Musings: The political/personal -- Videoblogging is where it's at

The irony of my existence is that it has taken me so long to come to videoblogging. The medium is enthralling because it seems to offer this potential to express yourself (or at least myself, as I don't know about you) with a freedom and verve that isn't accessible by other media means.

If you keep to the bare minimum of time -- one, two, three...ten minutes -- and accept those restraints, then you can format you outlook with as much creative density as you can manage.

Conferencing

The exercise reminds me of the omnipresent political intervention when you are at a conference and the standing orders has set 3 minutes as the length of all contributions from the floor. If you want more time you need to prevail upon the chair or the body of the hall to get an extension.

Nonetheless, a conference -- at least the ones I'm used to -- can be dynamic all-in dialogues as the participants engage with each other to come to a collective agreement.

Despite the restraints the format encourages focus and doesn't suffer much bullshit.

I'm so caught up in trying to master as many techniques to do this as I can -- that I'm for the moment happy to deploy my digital camera to explore my video expressions. Because I'm using a simple and small tool I recognise why mobile phone vlogging is growing as a special medium in its own right with conferences and film festivals dedicated to the genre.

That's access with a capital A.

The other aspect that has struck me is that videoblogging suits political existence almost to a 't'. That may seem strange given that many activists would assume that documentary film making is the lifeblood of didactic creativity and advocacy. What isn't recognised is that the short sharp clip can be very powerful tool with which to make a point.

Our problem -- our collective problem -- is that we're so skewered by pretension that we can miss the everyday utility of the tools that may already be in our possession.
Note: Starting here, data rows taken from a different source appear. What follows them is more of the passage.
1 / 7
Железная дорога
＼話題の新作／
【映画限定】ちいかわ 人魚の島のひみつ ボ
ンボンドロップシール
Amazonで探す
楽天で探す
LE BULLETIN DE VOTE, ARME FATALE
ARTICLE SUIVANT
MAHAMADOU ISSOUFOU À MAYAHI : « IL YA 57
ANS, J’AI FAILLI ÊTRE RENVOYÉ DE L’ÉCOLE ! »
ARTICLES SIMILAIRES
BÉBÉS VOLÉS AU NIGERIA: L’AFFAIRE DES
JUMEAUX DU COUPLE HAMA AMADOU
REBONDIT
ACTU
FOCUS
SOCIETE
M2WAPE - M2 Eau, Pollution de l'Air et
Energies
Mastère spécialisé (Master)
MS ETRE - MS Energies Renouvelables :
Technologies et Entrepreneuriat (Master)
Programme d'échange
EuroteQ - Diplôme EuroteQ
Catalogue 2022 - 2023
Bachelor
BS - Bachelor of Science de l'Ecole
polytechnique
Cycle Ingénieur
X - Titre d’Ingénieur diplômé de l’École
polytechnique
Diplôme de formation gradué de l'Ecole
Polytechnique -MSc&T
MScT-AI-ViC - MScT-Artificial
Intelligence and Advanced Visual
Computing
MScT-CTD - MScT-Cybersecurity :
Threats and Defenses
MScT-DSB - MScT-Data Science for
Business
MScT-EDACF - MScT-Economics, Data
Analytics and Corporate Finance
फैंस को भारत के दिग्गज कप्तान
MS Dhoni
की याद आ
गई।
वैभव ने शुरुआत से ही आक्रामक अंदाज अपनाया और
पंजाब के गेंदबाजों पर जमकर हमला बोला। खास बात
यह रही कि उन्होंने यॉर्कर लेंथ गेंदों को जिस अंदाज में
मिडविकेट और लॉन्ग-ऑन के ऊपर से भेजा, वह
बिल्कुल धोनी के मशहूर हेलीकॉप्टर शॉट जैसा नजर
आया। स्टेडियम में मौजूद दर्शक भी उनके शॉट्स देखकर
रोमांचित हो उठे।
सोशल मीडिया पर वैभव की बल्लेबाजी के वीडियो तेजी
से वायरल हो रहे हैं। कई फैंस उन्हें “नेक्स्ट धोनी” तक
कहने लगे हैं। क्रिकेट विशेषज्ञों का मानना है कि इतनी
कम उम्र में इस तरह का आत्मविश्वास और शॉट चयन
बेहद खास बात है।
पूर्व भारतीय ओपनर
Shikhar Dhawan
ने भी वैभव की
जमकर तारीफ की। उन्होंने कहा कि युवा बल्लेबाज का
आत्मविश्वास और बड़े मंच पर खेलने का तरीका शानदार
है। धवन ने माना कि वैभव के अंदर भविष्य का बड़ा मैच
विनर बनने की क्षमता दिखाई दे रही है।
I came to videoblogging after exploring what's often referred to as photojournalism. If you go to a big time rally or protest there's a lot of paparazzi style shutterbugs hovering around the crowd shooting some very standard images of the event. But like an audio representation of the occasion, these images can only tell part of the story.

I used to take my camera and my microphone to these rallies and despite my rig investment was never satisfied with the end result: still photographs and sound files. Nonetheless I get an even worse feeling from the way 6 O'clock TV News journalism reports on these events. In fact inevitably -- even by design I'm sure -- TV journalism skewers the story by chasing headlines and proffering perverse exaggerations as fact.

But what if you were looking back, say, 20 or 30 years hence -- what would you want to take or learn from a record of such an event? If I can offer an answer it is:> that I was there. Not just that they were but you were too.

So I'm talking about grabbing much more than archival film footage -- I'm talking, oral history that isn't so oral at all.

That's the marker for political video (or to be more correct, political videoblogging) I reckon because intervening with a mind to grab footage a certain way, can also represent the essential character of the occasion. It's the long view of history not the show off short view.

Personal : Political

Of course, here in lies the perennial dichotomy and conflict between the "personal" and the "political" because it is so very easy in our cultural outlook to separate the two as though it's about wearing different hats: one for your ideological day out and the other mufti for when you're not. That's the way we're told to think: that being political and thinking politically is foreign to our everyday routine. We're told to "keep your opinions to yourself."

Maybe you are wondering how shooting a thunder storm from my back door can be political? In a setting of global warming that storm certainly has political context -- but I also think a lot of what we do everyday is our political existence as well, as much our sentence as it is our potential. Everyday labour can be harnessed into class struggle -- and despite our seeming apolitical outlook -- is part and parcel of class struggle whether we want it to be or not.

So I guess I'm trying to merge anthropology with activism. Congealed social ecology represented on a very small screen.

Brecht

In this regard I'm still caught up in the theories of Bertolt Brecht which have dominated me all my adult life. Verfremdungseffekt -- the Alienation Effect -- is so easily misunderstood but to give you a warmer sense of his perspective, what he once called Epic Theatre he later came to refer to as Dialectical Theatre. And Verfremdungseffekt is not a technique but an abstraction -- a way of doing / a way of seeing.

By its very nature it has to be political rather than simply technical because you start out with the aim to address an audience a certain way by unleashing a dialectical process that emanates from the experience both of making and watching the creative end result.

And in the case of videoblogging the powerful addendix is that it is episodic -- something like Brecht's view of epic theatre -- and comprises a montage of elements parceled out over time.

Brecht was also very influence by contemporary cinema and Dadaism's penchant to mix (multiply) media. This outlook was developed into the theory of Total Theatre by Erwin Piscator which gave Brecht the seeds for his later theorising.